PROMPT A | In the text about The Equity Project below, copy the passage from "The school's faculty" up to and including "by TEP teachers." word for word.
PROMPT B |
Answer these from the text about The Equity Project below:
(i) In what year was the school founded?
(ii) What annual salary does the school pay its teachers?
(iii) How many full-time employees make up the faculty?
PROMPT C | The text about The Equity Project below describes the school's lottery. List every group of students it says the lottery gives preference to.

TEXT SHOWN |

______

The Equity Project (TEP) Charter School is a 480-student, 5th through 8th grade New York City charter middle school in the Manhattan neighborhood of Inwood.

Background

TEP was founded in 2009 by Zeke Vanderhoek, a Yale graduate and former middle school teacher. Prior to founding TEP, Zeke was the founder and chairman of the educational company Manhattan Prep. In 2013, The New York State Education Department unconditionally renewed TEP's charter through 2018.

Model

TEP focuses on teaching disadvantaged students. TEP pays teachers an annual salary of $125,000, with the opportunity to achieve a performance bonus.

Student Body

TEP students are admitted through a lottery system that gives preference to students receiving free or reduced priced lunches, English Language Learners, and those receiving special education services. In 2013–14, 86% of students were free lunch eligible, 21% were English Language Learners, and 18% received special education services. The student body was 90% Latino, 8% Black, and 1% White.

Faculty

The school's faculty consists of 50 full-time employees, 32 of which are teachers. TEP offers high teacher salaries by reducing administrative costs in the following areas:

 Each TEP teacher leads a grade level, program, or project
 TEP's instructional supervisors are also teachers. TEP's Assistant Principal is the school's 8th grade math teacher. TEP's Principal teaches a 7th grade class.
 TEP does not incur significant personnel costs for extended-day and other student activities, which are led and staffed by TEP teachers.

______

INFORMATION SUPPLIED |
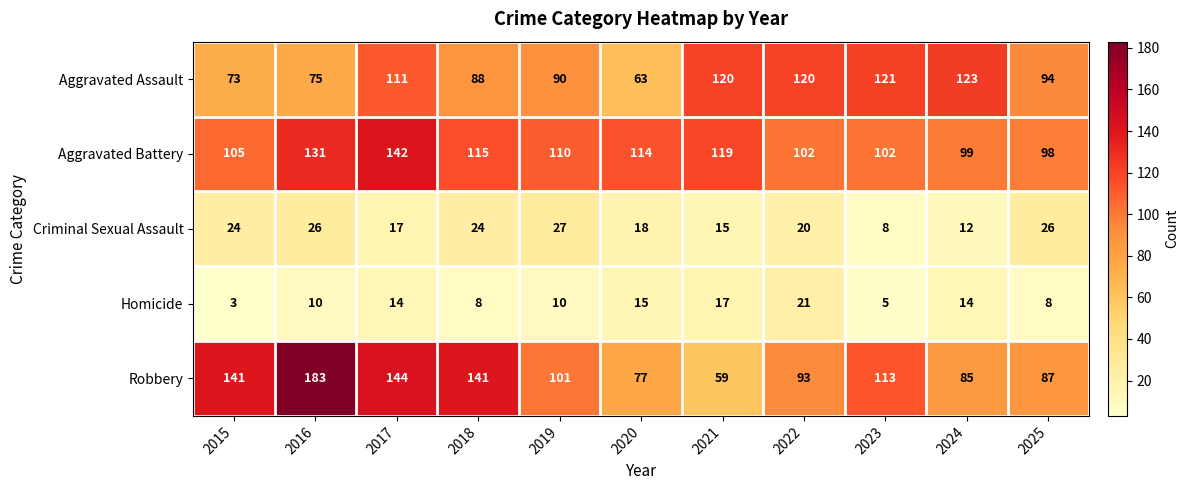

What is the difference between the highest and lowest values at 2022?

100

______

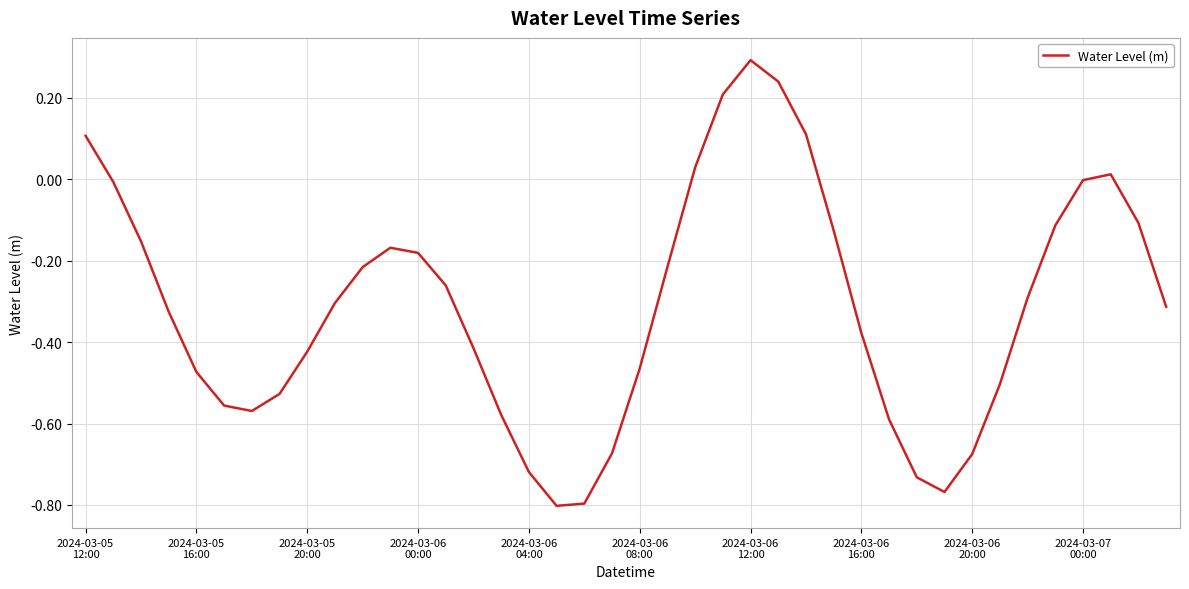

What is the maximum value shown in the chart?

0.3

______

RESULT A |
The school's faculty consists of 50 full-time employees, 32 of which are teachers. TEP offers high teacher salaries by reducing administrative costs in the following areas:

 Each TEP teacher leads a grade level, program, or project
 TEP's instructional supervisors are also teachers. TEP's Assistant Principal is the school's 8th grade math teacher. TEP's Principal teaches a 7th grade class.
 TEP does not incur significant personnel costs for extended-day and other student activities, which are led and staffed by TEP teachers.

RESULT B |
(i) 2009
(ii) $125,000
(iii) 50

RESULT C |
- Students receiving free or reduced priced lunches
- English Language Learners
- Students receiving special education services